• _Records to process_:
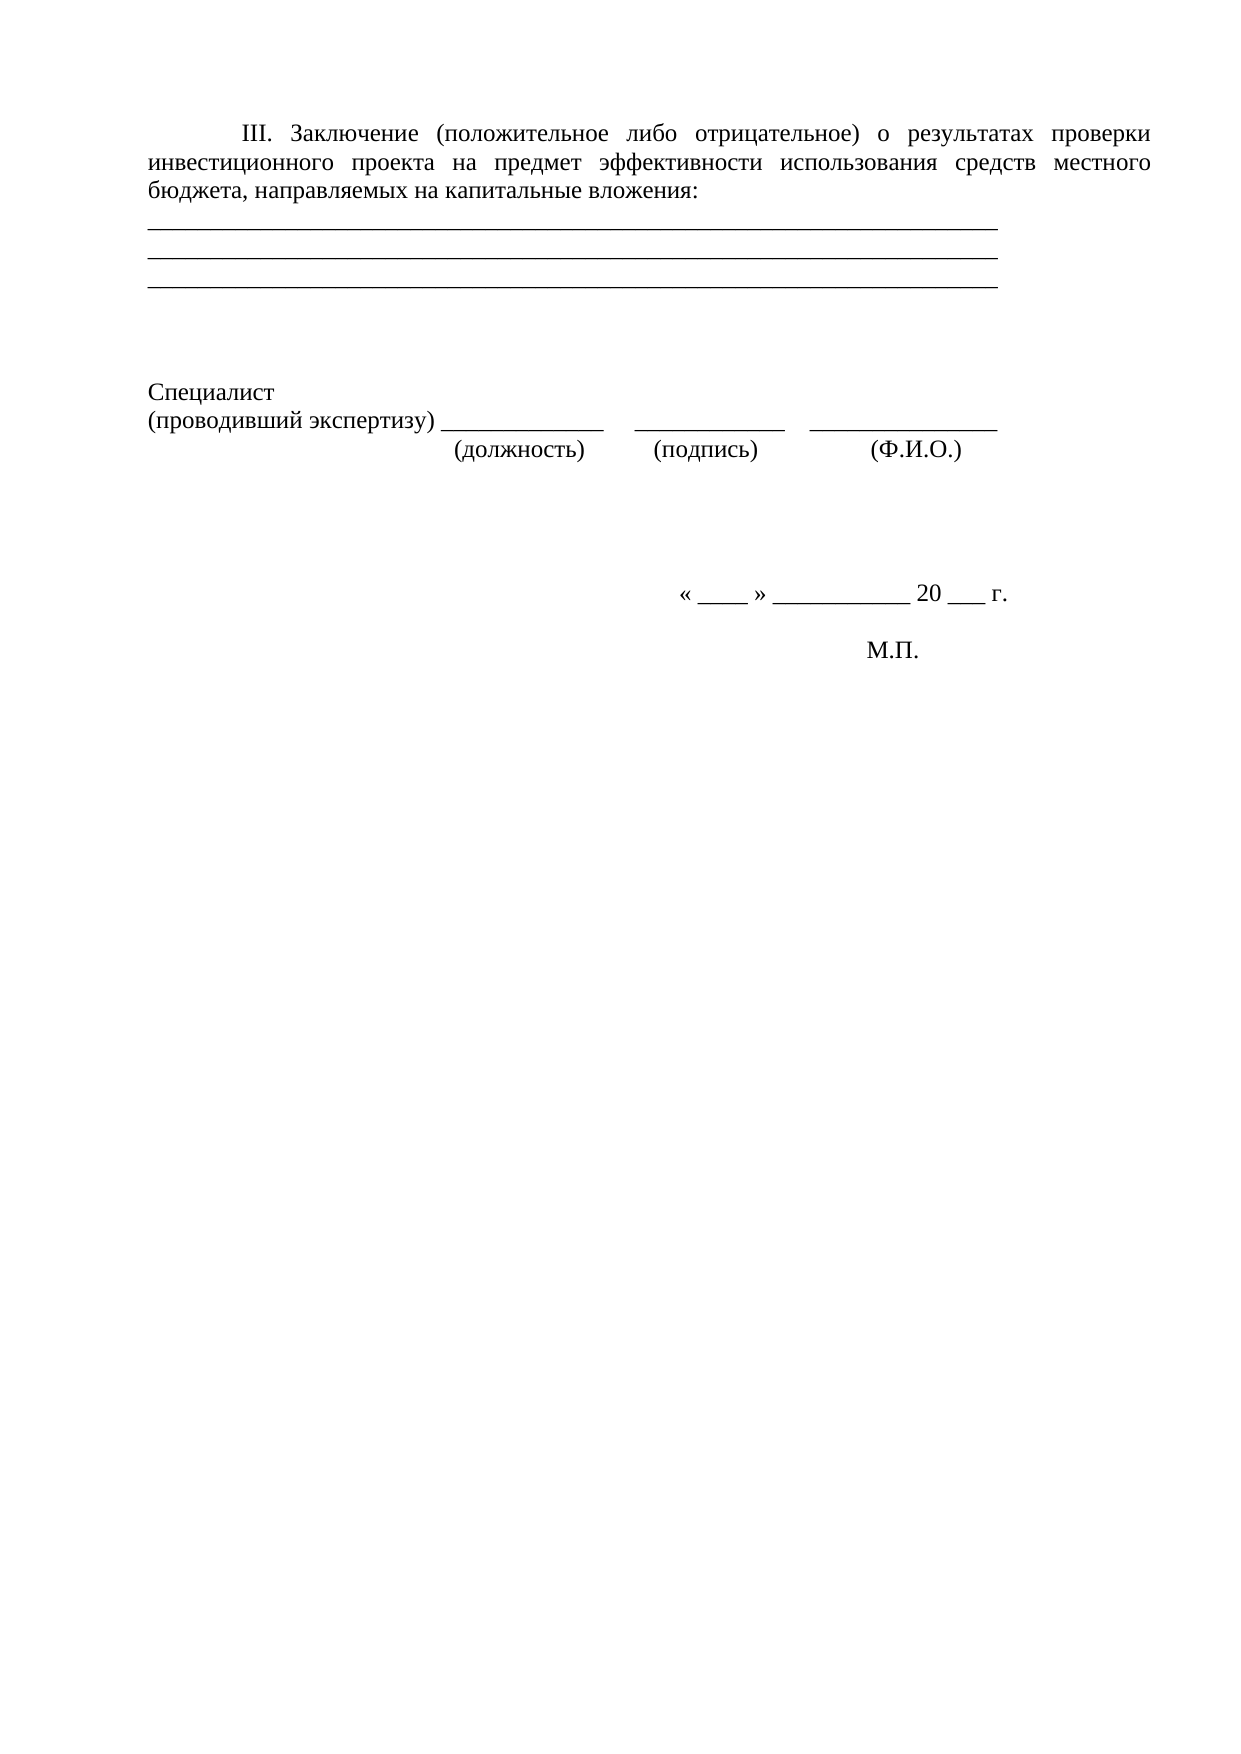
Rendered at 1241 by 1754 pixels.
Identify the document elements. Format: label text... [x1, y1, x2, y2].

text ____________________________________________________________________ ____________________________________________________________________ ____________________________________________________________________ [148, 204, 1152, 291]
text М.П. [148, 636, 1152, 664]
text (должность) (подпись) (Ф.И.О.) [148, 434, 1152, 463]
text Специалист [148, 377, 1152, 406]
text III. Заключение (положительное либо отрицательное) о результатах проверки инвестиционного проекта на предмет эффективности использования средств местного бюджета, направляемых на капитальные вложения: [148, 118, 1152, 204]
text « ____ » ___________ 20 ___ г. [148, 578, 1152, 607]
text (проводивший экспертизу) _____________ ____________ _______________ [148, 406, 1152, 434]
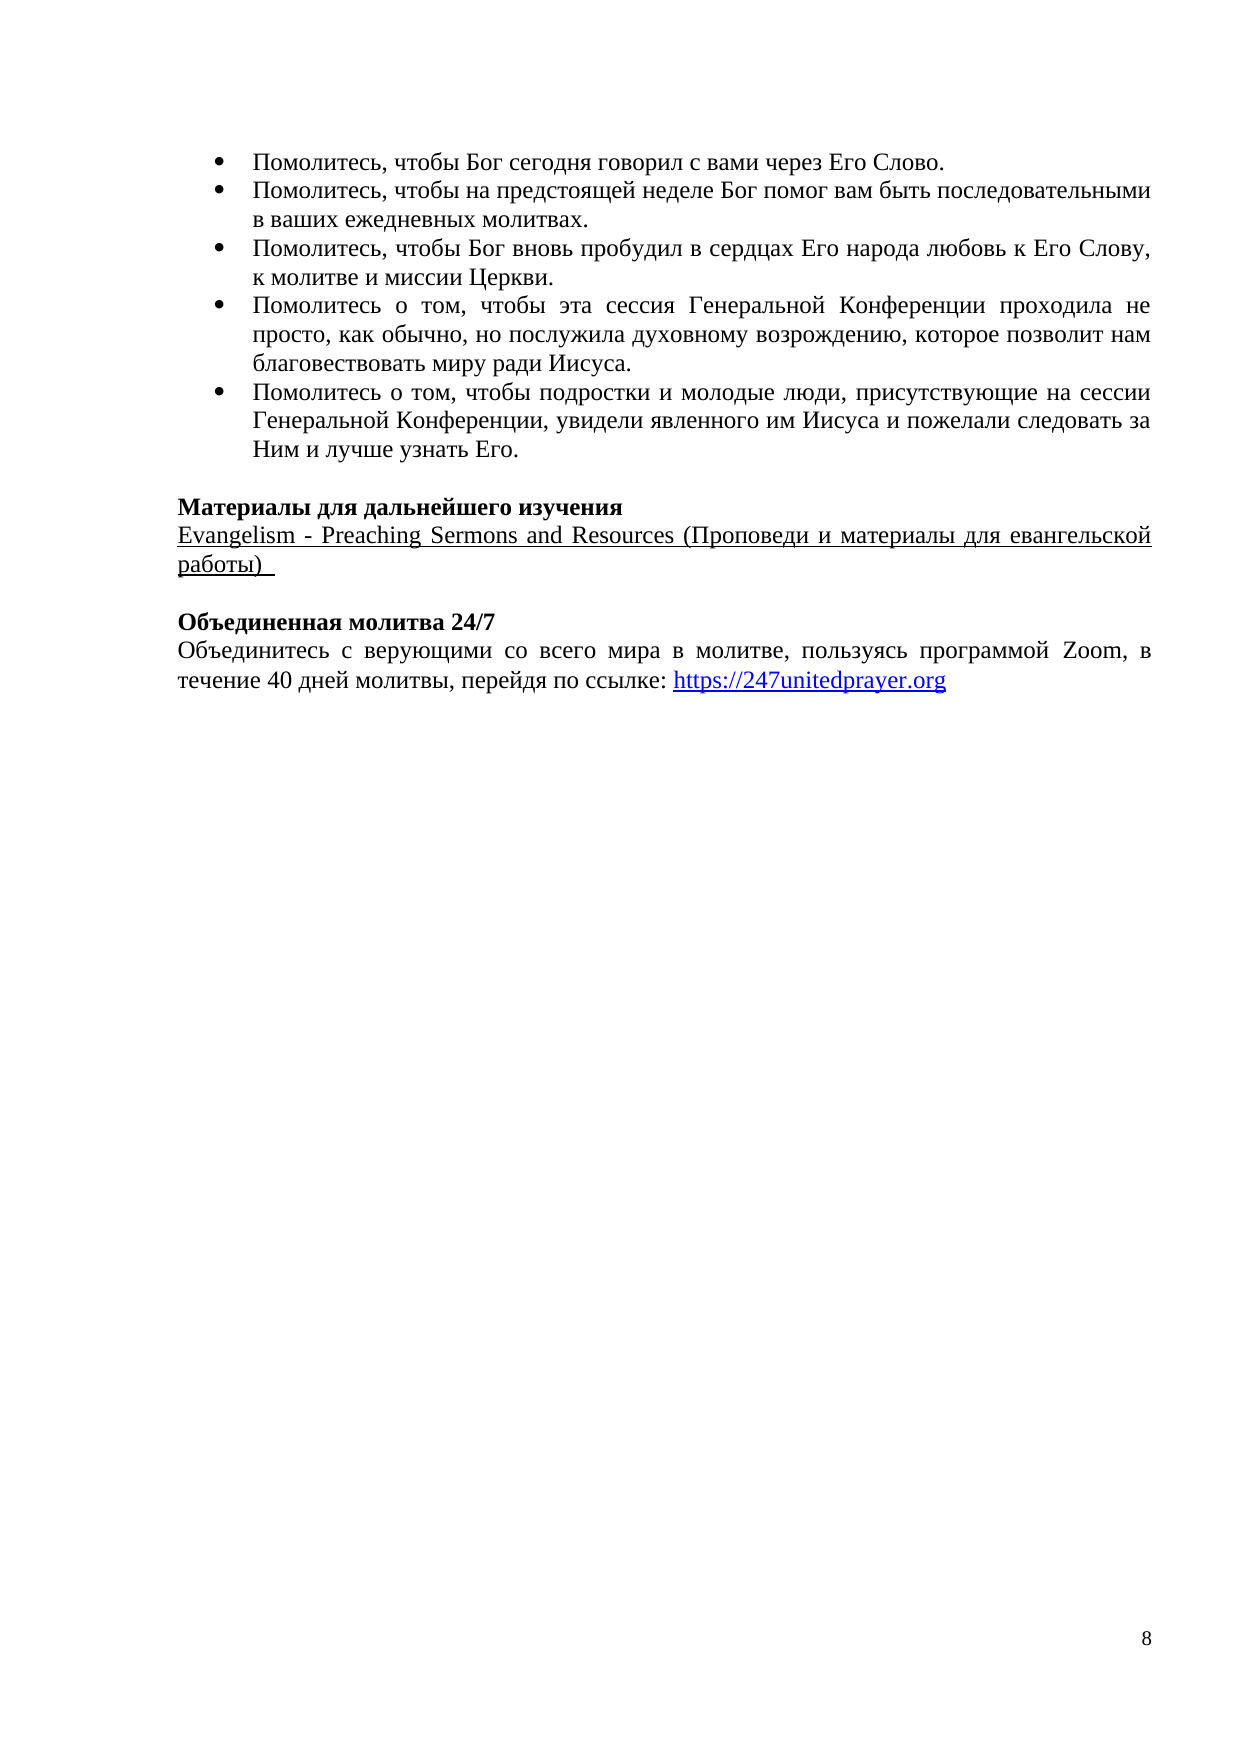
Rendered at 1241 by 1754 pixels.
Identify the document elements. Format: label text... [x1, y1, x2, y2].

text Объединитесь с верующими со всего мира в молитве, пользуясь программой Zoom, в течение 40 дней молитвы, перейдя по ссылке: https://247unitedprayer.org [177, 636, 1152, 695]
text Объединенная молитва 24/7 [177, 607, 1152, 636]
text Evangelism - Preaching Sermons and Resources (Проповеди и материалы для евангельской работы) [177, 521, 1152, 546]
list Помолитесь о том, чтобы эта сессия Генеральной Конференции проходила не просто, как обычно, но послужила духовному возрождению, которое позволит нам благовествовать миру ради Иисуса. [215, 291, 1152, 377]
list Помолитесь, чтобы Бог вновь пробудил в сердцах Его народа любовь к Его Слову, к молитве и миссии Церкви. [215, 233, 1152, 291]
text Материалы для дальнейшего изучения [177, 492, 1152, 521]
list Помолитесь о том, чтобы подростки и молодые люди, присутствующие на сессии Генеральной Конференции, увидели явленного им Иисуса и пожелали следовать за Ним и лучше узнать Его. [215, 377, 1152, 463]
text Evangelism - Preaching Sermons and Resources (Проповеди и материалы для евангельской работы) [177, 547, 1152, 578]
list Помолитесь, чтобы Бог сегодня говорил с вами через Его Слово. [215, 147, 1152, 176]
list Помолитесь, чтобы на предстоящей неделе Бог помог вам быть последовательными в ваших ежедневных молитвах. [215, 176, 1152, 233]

• _What the task asks_: For this exercise, return the material word for word and drop each image.

• _Task result_:
Rendered at 1241 by 1754 pixels.
Identify the document elements. Format: label text... [x1, y1, x2, y2].

text ____________________________________________________________________ ____________________________________________________________________ ____________________________________________________________________ [148, 204, 1152, 291]
text М.П. [148, 636, 1152, 664]
text (должность) (подпись) (Ф.И.О.) [148, 434, 1152, 463]
text Специалист [148, 377, 1152, 406]
text III. Заключение (положительное либо отрицательное) о результатах проверки инвестиционного проекта на предмет эффективности использования средств местного бюджета, направляемых на капитальные вложения: [148, 118, 1152, 204]
text « ____ » ___________ 20 ___ г. [148, 578, 1152, 607]
text (проводивший экспертизу) _____________ ____________ _______________ [148, 406, 1152, 434]
Rendered at 1241 by 1754 pixels.
Identify the document elements. Format: label text... [x1, y1, x2, y2].

text Объединитесь с верующими со всего мира в молитве, пользуясь программой Zoom, в течение 40 дней молитвы, перейдя по ссылке: https://247unitedprayer.org [177, 636, 1152, 695]
text Объединенная молитва 24/7 [177, 607, 1152, 636]
text Evangelism - Preaching Sermons and Resources (Проповеди и материалы для евангельской работы) [177, 521, 1152, 546]
list Помолитесь о том, чтобы эта сессия Генеральной Конференции проходила не просто, как обычно, но послужила духовному возрождению, которое позволит нам благовествовать миру ради Иисуса. [215, 291, 1152, 377]
list Помолитесь, чтобы Бог вновь пробудил в сердцах Его народа любовь к Его Слову, к молитве и миссии Церкви. [215, 233, 1152, 291]
text Материалы для дальнейшего изучения [177, 492, 1152, 521]
list Помолитесь о том, чтобы подростки и молодые люди, присутствующие на сессии Генеральной Конференции, увидели явленного им Иисуса и пожелали следовать за Ним и лучше узнать Его. [215, 377, 1152, 463]
text Evangelism - Preaching Sermons and Resources (Проповеди и материалы для евангельской работы) [177, 547, 1152, 578]
list Помолитесь, чтобы Бог сегодня говорил с вами через Его Слово. [215, 147, 1152, 176]
list Помолитесь, чтобы на предстоящей неделе Бог помог вам быть последовательными в ваших ежедневных молитвах. [215, 176, 1152, 233]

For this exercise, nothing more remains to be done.